Um dos pedidos foi da Unicâmbio, empresa portuguesa líder no mercado cambial e de transferências de dinheiro, desde julho a apostar numa nova área de negócio: compra de ouro usado. Criada há 28 anos, esta não é a primeira crise que a Unicâmbio tem de superar e, mais uma vez, investe num novo serviço para agarrar clientes. ”Esta crise surgiu de surpresa, embatemos numa parede. É um impacto tremendo: nos câmbios, a quebra é superior a 80% e nas transferências ronda os 20% a 25%”, contabiliza o administrador, Paulo Jerónimo, que planeia ter, até ao fim do ano, um total de 50 lojas com este serviço. “O ouro nunca teve valores tão elevados. É propício a que este negócio aconteça”, justifica.
Já em 2002, após a transição do escudo para o euro, quando a maioria das moedas europeias desapareceram, Paulo Jerónimo viu também desaparecer metade do negócio. Até então as casas de câmbio não tinham autorização do Banco de Portugal para realizarem transferências de dinheiro, mas assim que houve permissão, a Unicâmbio alargou o negócio a uma nova atividade, para fazer face àquela crise.
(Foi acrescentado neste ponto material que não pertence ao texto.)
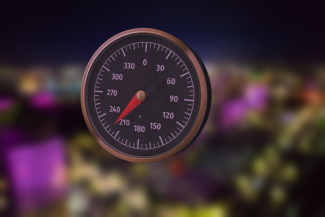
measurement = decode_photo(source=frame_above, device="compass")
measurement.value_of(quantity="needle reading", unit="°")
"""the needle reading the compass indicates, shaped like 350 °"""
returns 220 °
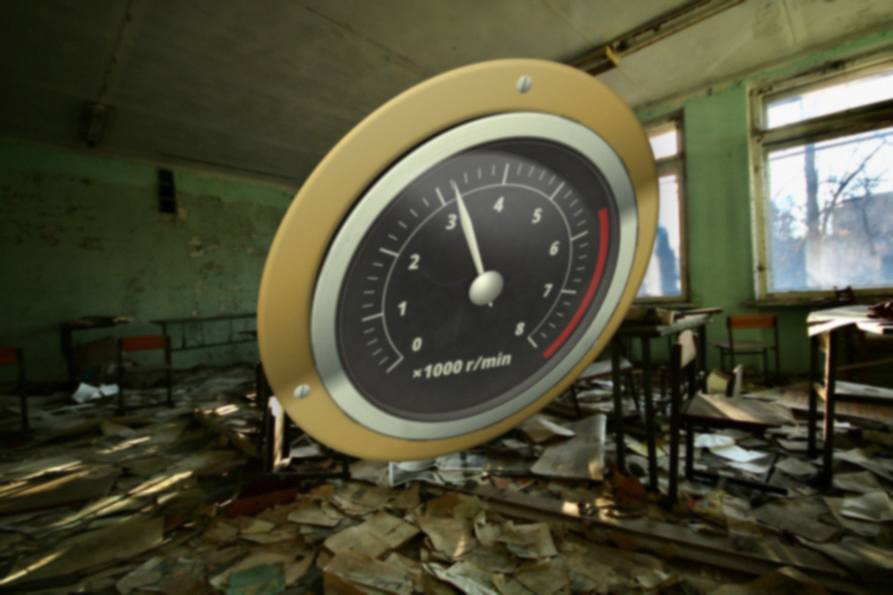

Só assim ultrapassaram o momento crítico, que duraria até 2004. Na crise seguinte (2009-2013), passaram quase pelos pingos da chuva, muito à conta de trabalharem com o mercado angolano, e nesses anos o setor cambial manteve-se até em contraciclo.
Agora, a tarimba dos funcionários muito contribui para conseguirem margem na hora de negociar a compra de ouro. “Seja euros, dólares ou ouro, queremos valorizar”, assume o administrador. Avaliam qualquer peça de ouro pela pureza e o peso, deixando de lado o valor histórico ou artístico. “Estamos a ser concorrenciais, oferecendo entre 5% e 10% acima da prática normal”, garante. E como têm numerário na loja, devido aos câmbios e às transferências, uma das condições vantajosas anunciadas é pagarem em dinheiro. Nestas primeiras semanas de atividade ainda só compraram peças pequenas, de €100 a €300, entre medalhas, anéis e brincos. A expectativa recai nos meses de inverno e no início de 2021, épocas por excelência de mais vendas de joias, moedas ou barras de ouro.